Let's go on a brief optional tangent for those who are so inclined and see if you can identify a decimal situation we have failed to address. We have discussed terminating decimals (decimal expressions that "stop" at some finite location beyond the decimal point) and repeating decimals (decimal expressions that do not "stop" at some finite location beyond the decimal point. Rather, they begin repeating a fixed string of digits at some finite point beyond the decimal).

But what about a third possibility? What happens when you have an unending decimal expression that is not repeating?

For example, consider an unending decimal expression whose first several digits are:

3.141592653589793238\cdots.

Because there is no evident pattern of repetition, we cannot convert this expression into a fraction. There are also numbers, such as the Champernowne Constant, that have a clear and never-ending pattern, but we cannot express them as a fraction either:

Champernowne Constant  = 0.123456789101112131415161718192021\cdots

We cannot even convert even a seemingly simplistic but non-ending decimal expansion such as this one into a fraction:

0.1010010001000010000010000001\cdots

What is going on? What types of numbers do they represent If we cannot convert these "strange decimal expressions" into fractions?

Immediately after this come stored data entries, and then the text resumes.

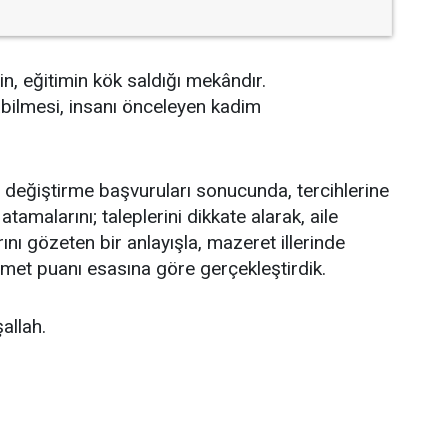
in, eğitimin kök saldığı mekândır.
abilmesi, insanı önceleyen kadim
er değiştirme başvuruları sonucunda, tercihlerine
malarını; taleplerini dikkate alarak, aile
ı gözeten bir anlayışla, mazeret illerinde
zmet puanı esasına göre gerçekleştirdik.
allah.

These expressions represent (or approximate) a new kind of number we call an irrational number. We call them irrational precisely because we cannot express them as a ratio or fraction of whole numbers.

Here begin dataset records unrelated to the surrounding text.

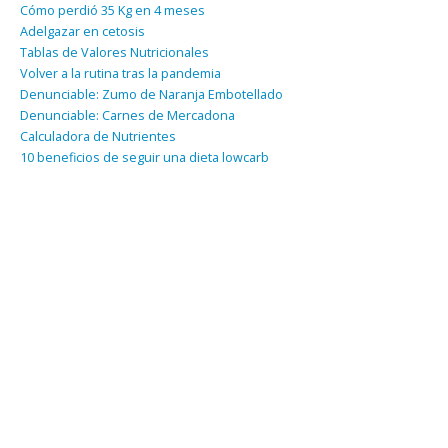
Cómo perdió 35 Kg en 4 meses
Adelgazar en cetosis
Tablas de Valores Nutricionales
Volver a la rutina tras la pandemia
Denunciable: Zumo de Naranja Embotellado
Denunciable: Carnes de Mercadona
Calculadora de Nutrientes
10 beneficios de seguir una dieta lowcarb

In other words, both decimal notation and fraction notation fail to help explain these quantities. But mathematicians have derived these numbers because they help explain other, deeper mathematical operations that are at play. For example, the first irrational expression above approximates the famous number \pi, which we use to measure the lengths of circles. We use the expression \sqrt{2} to measure certain right triangles. But we cannot express it as a ratio of whole numbers either.